I always thought that nVidia's 8800 series that launched in 2006 was the best GPU series in their history. The 8800 GTX brought leaps and bounds in performance. It wasn't until June of 2008 that ATI had a GPU that could beat the 8800 GTX with the release of HD 4850/HD 4870. That means nVidia held the lead with a single generation for a year and half. Maxwell was good but AMD already had the R9 290X that was as good at the GTX 970 and it's refresh in June 2015, 9 month's after Maxwell's release was good enough to compete with the 970 and 980 with the R9 390 and 390X. But judging by what has come out of the performance number of the RX Vega 64, it will supposedly be as good as the GTX 1080 but not better than it and the 1080 Ti will still reign supreme. The GTX 1080 was launched last year meaning that Vega RX will be 1 year late and will consume 100 Watts more. So, that means Pascal will reign supreme until next year until AMD releases Navi in 2018. That's almost two years with nVidia being on top with Pascal. I don't think nVidia had such a long time with a lead in the GPU industry. That's not to say that Vega RX will be bad ( I welcome the fact that AMD finally has something to compete in the high end), it's about how Pascal is compared to previous GPU's in nVidia's history vs the competition.

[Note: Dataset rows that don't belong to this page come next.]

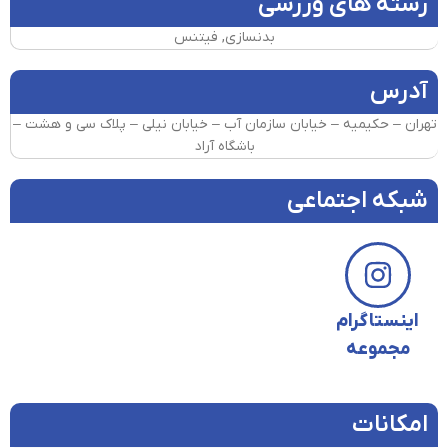
رشته های ورزشی
بدنسازی, فیتنس
آدرس
تهران – حکیمیه – خیابان سازمان آب – خیابان نیلی – پلاک سی و هشت –
باشگاه آراد
شبکه اجتماعی
اینستاگرام
مجموعه
امکانات​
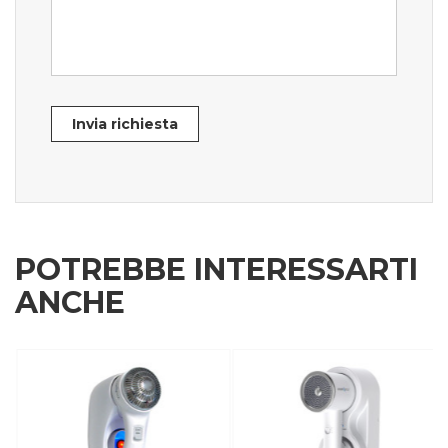
Invia richiesta
POTREBBE INTERESSARTI
ANCHE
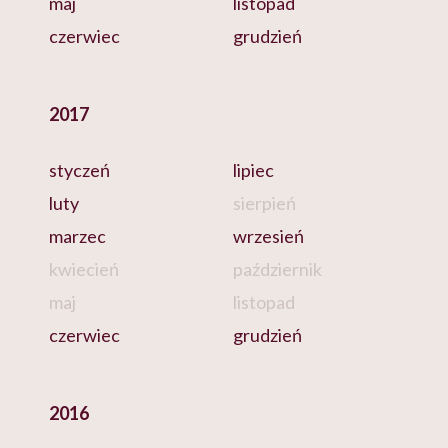
maj
listopad
czerwiec
grudzień
2017
styczeń
lipiec
luty
sierpień
marzec
wrzesień
kwiecień
październik
maj
listopad
czerwiec
grudzień
2016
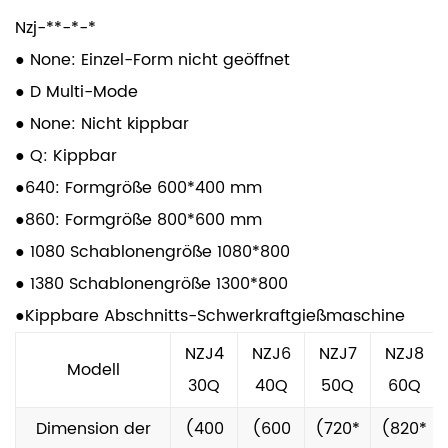
Die hitzebeständige langlebige Greppmaschine
Nzj-**-*-*
für Schwerkraft ist speziell für die Umgebung mit
● None: Einzel-Form nicht geöffnet
hohen Temperaturen ausgelegt, um
● D Multi-Mode
sicherzustellen, dass sie auch bei längerer
● None: Nicht kippbar
Verwendung zuverlässig funktioniert. Das
● Q: Kippbar
fortschrittliche Kühlsystem und die
●640: Formgröße 600*400 mm
wärmeresistenten Komponenten ermöglichen es
●860: Formgröße 800*600 mm
der Maschine, auch unter intensiven
● 1080 Schablonengröße 1080*800
Betriebsbedingungen eine stabile Leistung
● 1380 Schablonengröße 1300*800
aufrechtzuerhalten. Diese Funktion ist für
●Kippbare Abschnitts-Schwerkraftgießmaschine
Branchen wie Luft- und Raumfahrt, Automobil-
NZJ4
NZJ6
NZJ7
NZJ8
und Metallbearbeitung von entscheidender
Modell
30Q
40Q
50Q
60Q
Bedeutung, bei denen die Temperaturregelung
der Form ein Schlüsselfaktor für die Sicherstellung
Dimension der
(400
(600
(720*
(820*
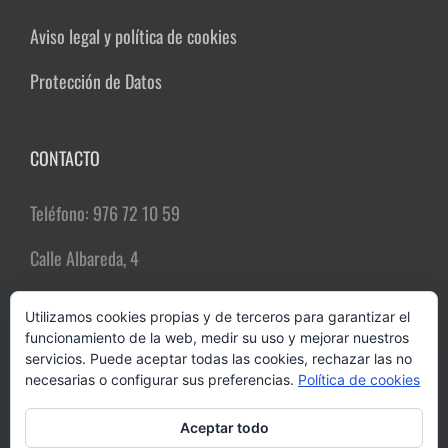
Aviso legal y política de cookies
Protección de Datos
CONTACTO
Teléfono: 976 72 10 59
Calle Albareda, 4
50004 Zaragoza
Utilizamos cookies propias y de terceros para garantizar el
funcionamiento de la web, medir su uso y mejorar nuestros
Email:
comerciozgz@gmail.com
servicios. Puede aceptar todas las cookies, rechazar las no
necesarias o configurar sus preferencias.
Política de cookies
Aceptar todo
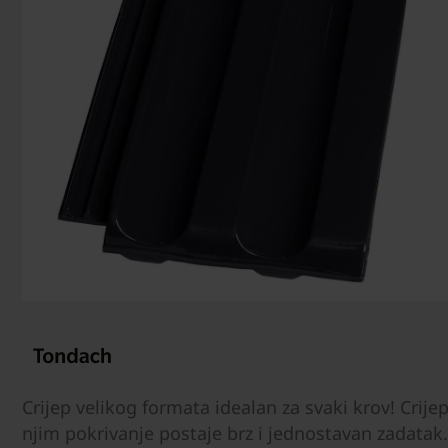
Crijep velikog formata idealan za svaki krov! Crijep 
njim pokrivanje postaje brz i jednostavan zadatak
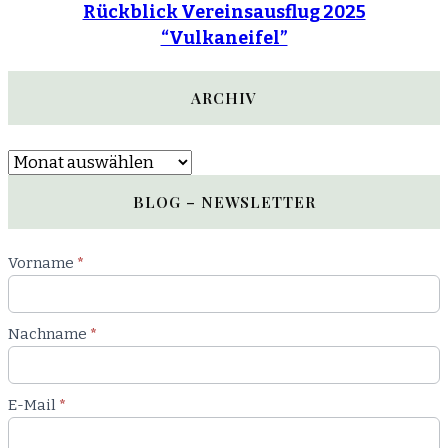
Rückblick Vereinsausflug 2025
“Vulkaneifel”
ARCHIV
Archiv
BLOG – NEWSLETTER
Newsletter
Vorname
*
Blog
Nachname
*
E-Mail
*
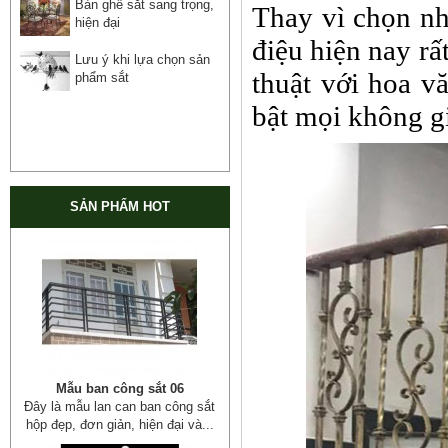
Bàn ghế sắt sang trọng,
Thay vì chọn nh
hiện đại
điệu hiện nay rấ
Lưu ý khi lựa chọn sản
thuật với hoa vă
phẩm sắt
bật mọi không g
SẢN PHẨM HOT
Mẫu giường sắt đẹp _ 51
Giường sắt đẹp phong cách hiện
đại phù hợp nhiều lứa tuổi
Giường sắt đủ mọi...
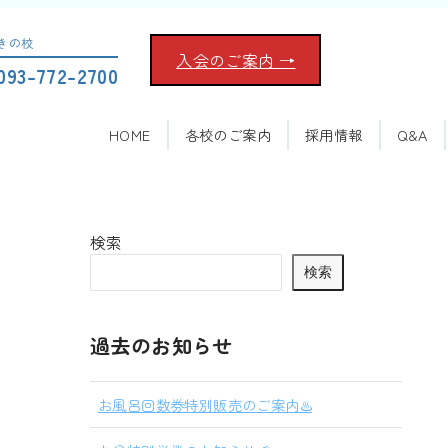
きの校
入会のご案内 →
093-772-2700
HOME
各校のご案内
採用情報
Q&A
検索
検索
過去のお知らせ
お風呂回数券特別販売のご案内♨️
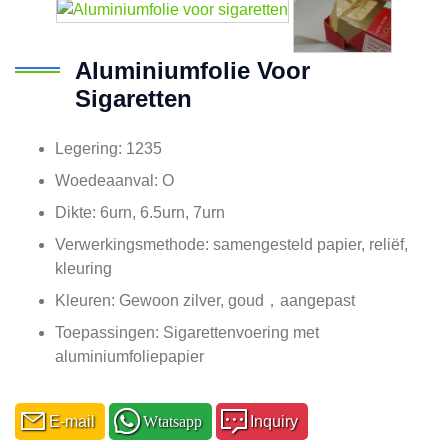
Aluminiumfolie Voor
Sigaretten
Legering: 1235
Woedeaanval: O
Dikte: 6urn, 6.5urn, 7urn
Verwerkingsmethode: samengesteld papier, reliëf,
kleuring
Kleuren: Gewoon zilver, goud，aangepast
Toepassingen: Sigarettenvoering met
aluminiumfoliepapier
E-mail
Wtatsapp
Inquiry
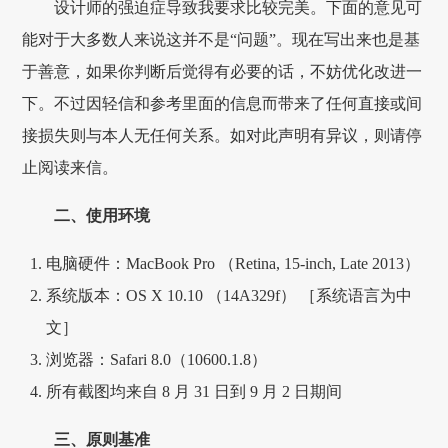
设计师的强迫症导致我要求比较完美。下面的意见可
能对于大多数人来说这并不是“问题”。现在写出来也是基
于善意，如果你判断后觉得有必要的话，不妨优化改进一
下。不过因轻信和参考里面的信息而带来了任何直接或间
接损失则与本人无任何关系。如对此声明有异议，则请停
止阅读来信。
二、使用环境
电脑硬件：MacBook Pro （Retina, 15-inch, Late 2013）
系统版本：OS X 10.10 （14A329f） ［系统语言为中
文］
浏览器：Safari 8.0（10600.1.8）
所有截图均来自 8 月 31 日到 9 月 2 日期间
三、原则基准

I think we can all thank the cuts in the GPU division that AMD's last CEO made back in 2011 and the subsequent departure of top rated graphics talent in the subsequent years.
When you include everything in terms of power, performance (maybe not price), but at least in terms of power and performance and the fact that nVidia was able to stick an entire Desktop GPU inside a laptop and get the same permanence as a Desktop for the first time in their history is indeed an engineering achievement.
So, I think Pascal is their best generation in nVidia's history. Agree?